Explicit locations allow the user to directly specify the source location's parameters using option-value pairs.

Explicit locations are useful when several functions, labels, or file names have the same name (base name for files) in the program's sources. In these cases, explicit locations point to the source line you meant more accurately and unambiguously. Also, using explicit locations might be faster in large programs.

For example, the linespec ‘foo:bar’ may refer to a function bar defined in the file named foo or the label bar in a function named foo. gdb must search either the file system or the symbol table to know.

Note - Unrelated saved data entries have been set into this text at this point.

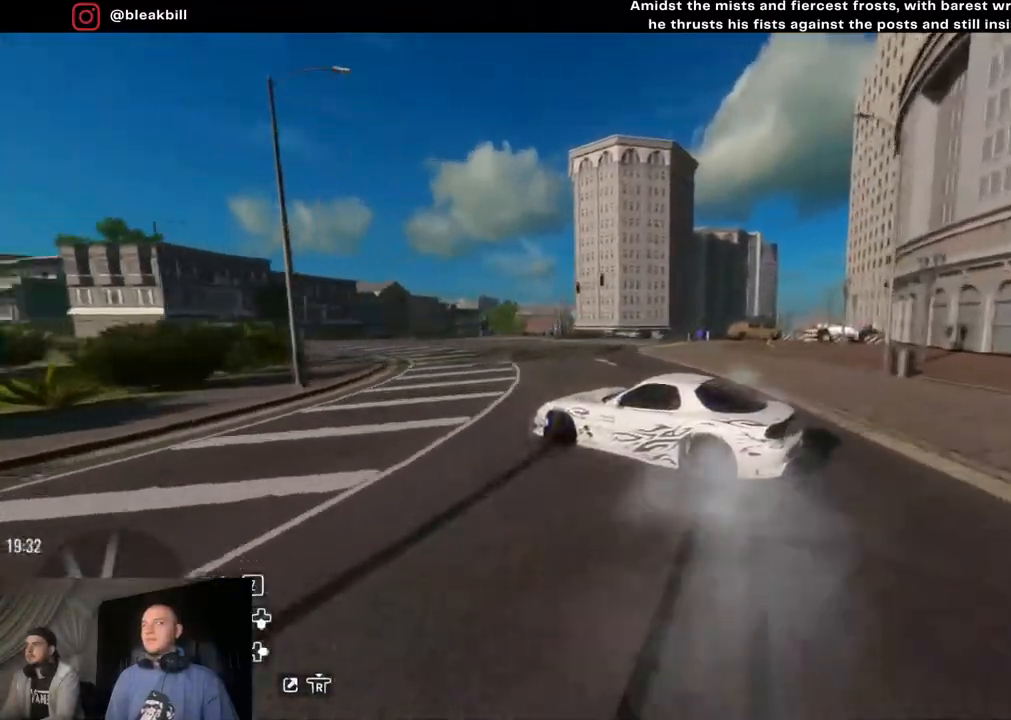
{"buttons": ["R2"], "left_stick": "left", "right_stick": "center", "events": []}
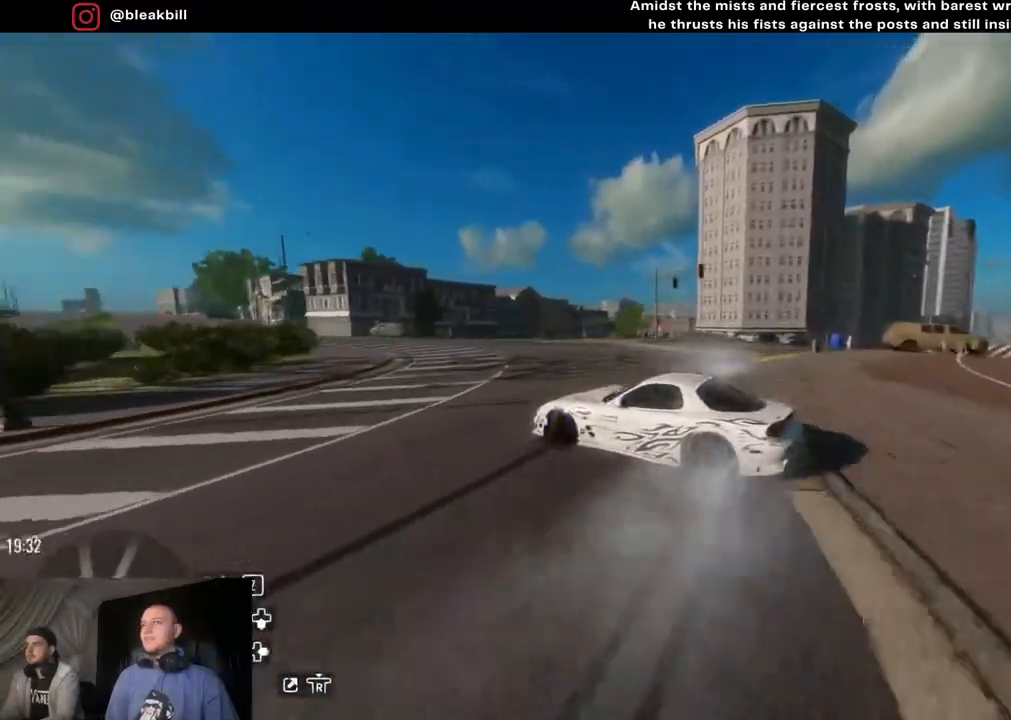
{"buttons": ["R2"], "left_stick": "left", "right_stick": "center", "events": []}
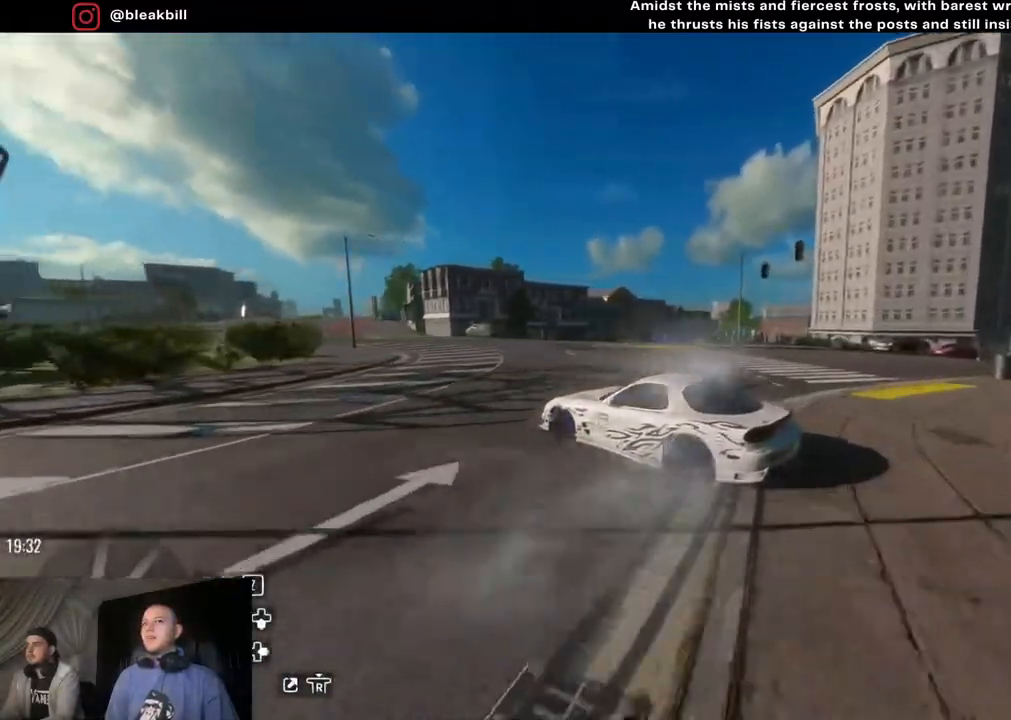
{"buttons": ["R2"], "left_stick": "left", "right_stick": "center", "events": [[50, "left_stick", "center"], [100, "left_stick", "left"]]}
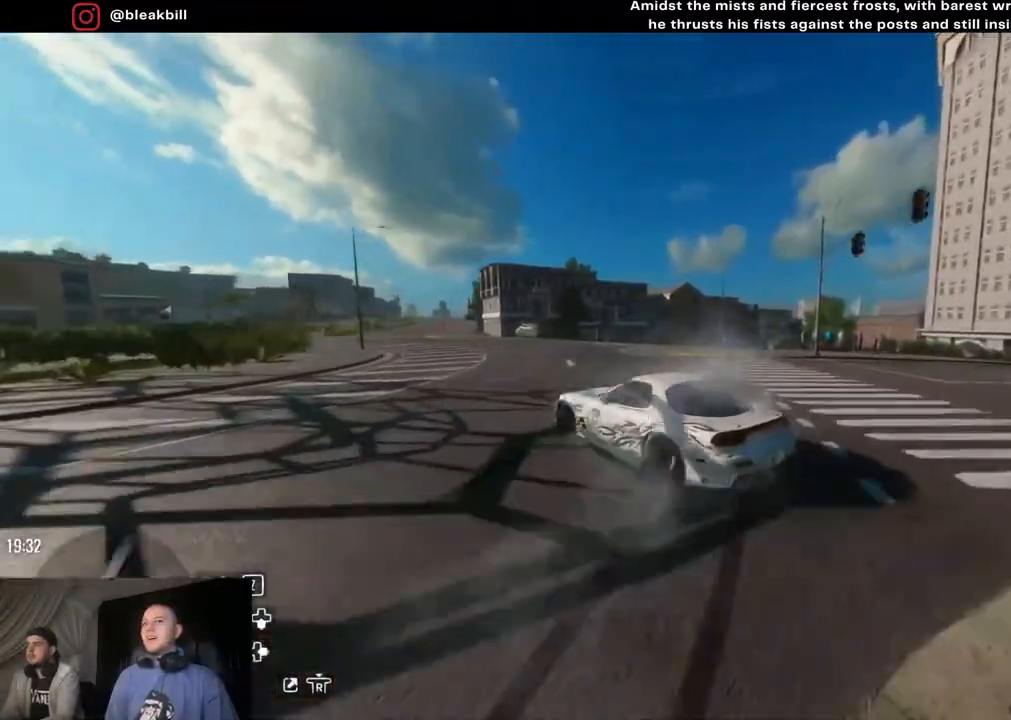
{"buttons": ["R2"], "left_stick": "left", "right_stick": "center", "events": []}
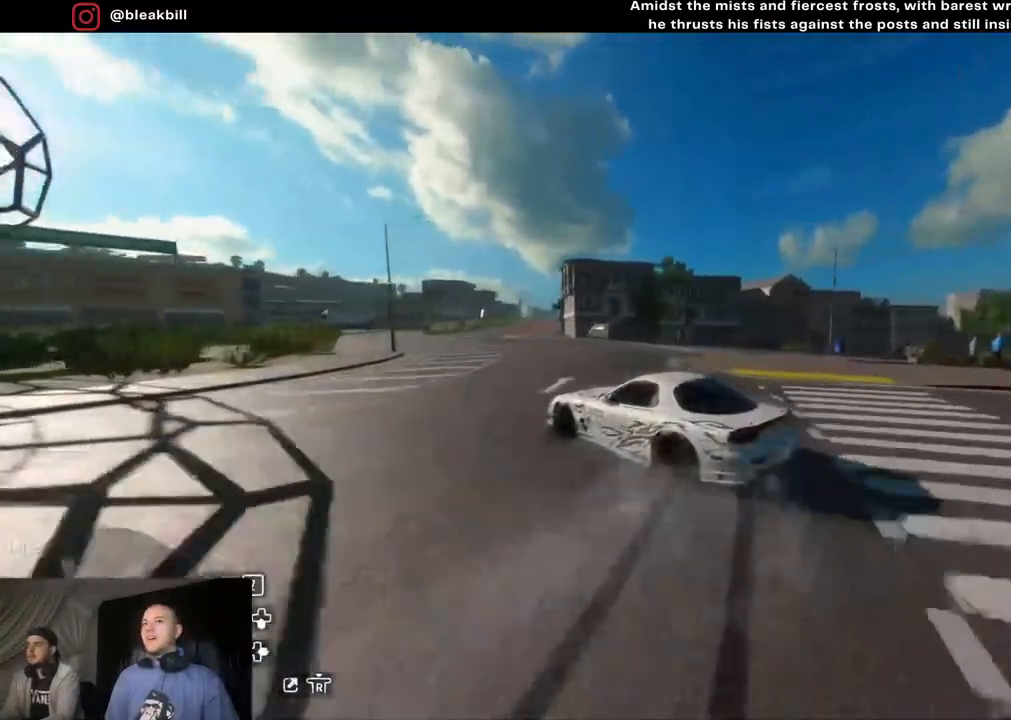
{"buttons": ["R2"], "left_stick": "left", "right_stick": "center", "events": []}
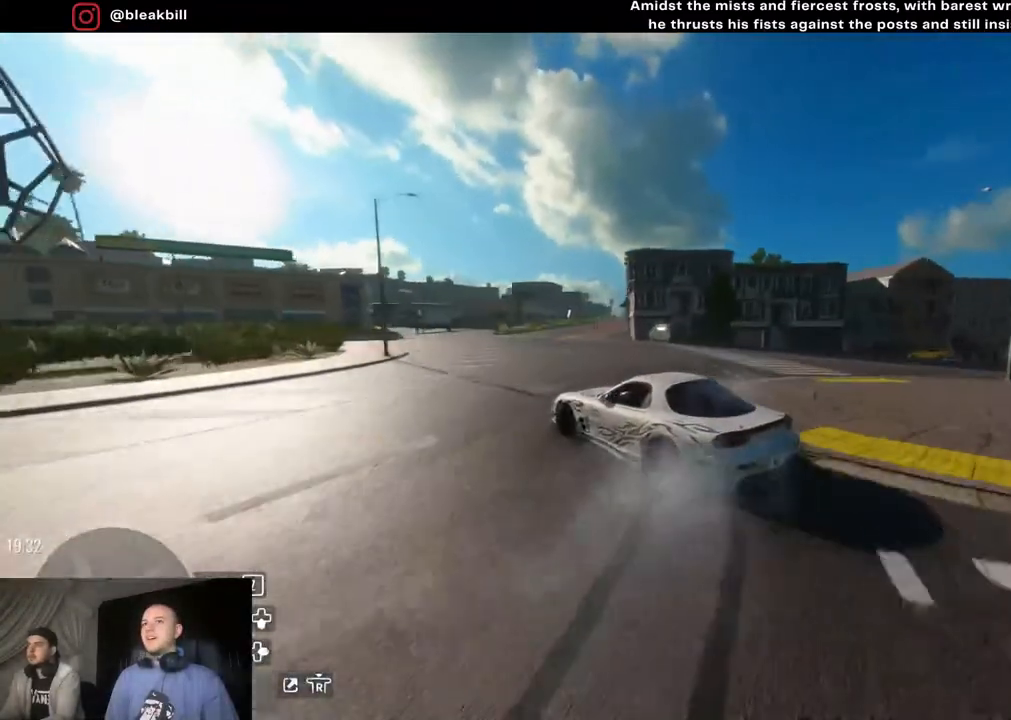
{"buttons": ["R2"], "left_stick": "left", "right_stick": "center", "events": []}
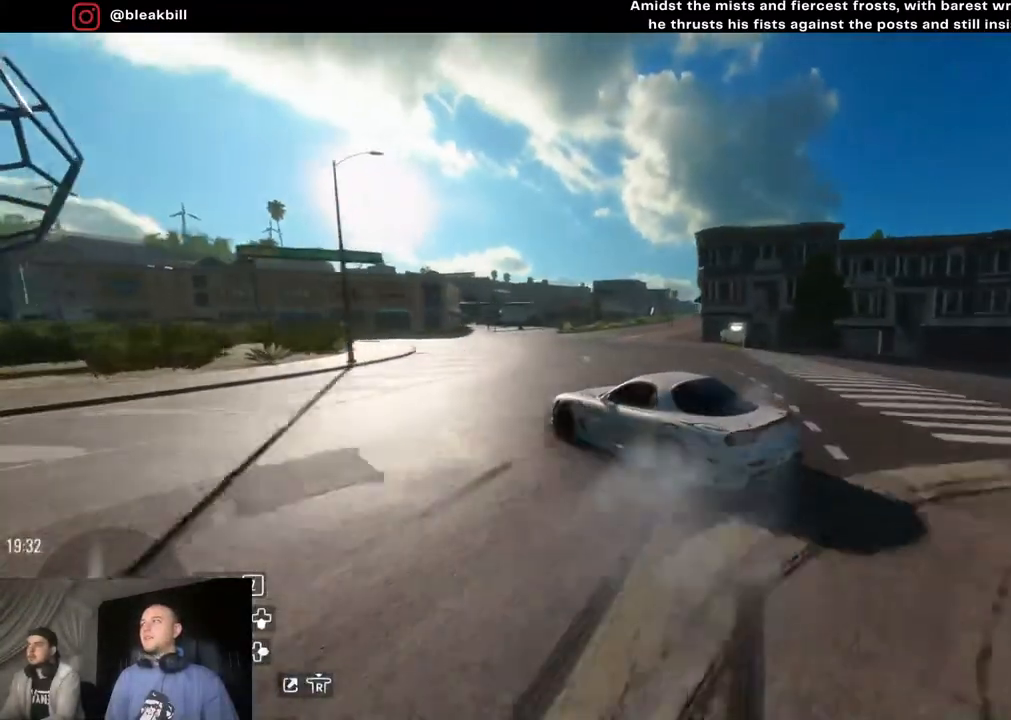
{"buttons": ["R2"], "left_stick": "left", "right_stick": "center", "events": []}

The list of valid explicit location options is summarized in the following table:

-source filename
The value specifies the source file name. To differentiate between files with the same base name, prepend as many directories as is necessary to uniquely identify the desired file, e.g., foo/bar/baz.c. Otherwise gdb will use the first file it finds with the given base name. This option requires the use of either -function or -line.
-function function
The value specifies the name of a function. Operations on function locations unmodified by other options (such as -label or -line) refer to the line that begins the body of the function. In C, for example, this is the line with the open brace.
-label label
The value specifies the name of a label. When the function name is not specified, the label is searched in the function of the currently selected stack frame.
-line number
The value specifies a line offset for the location. The offset may either be absolute (-line 3) or relative (-line +3), depending on the command. When specified without any other options, the line offset is relative to the current line.

Explicit location options may be abbreviated by omitting any non-unique trailing characters from the option name, e.g., break -s main.c -li 3.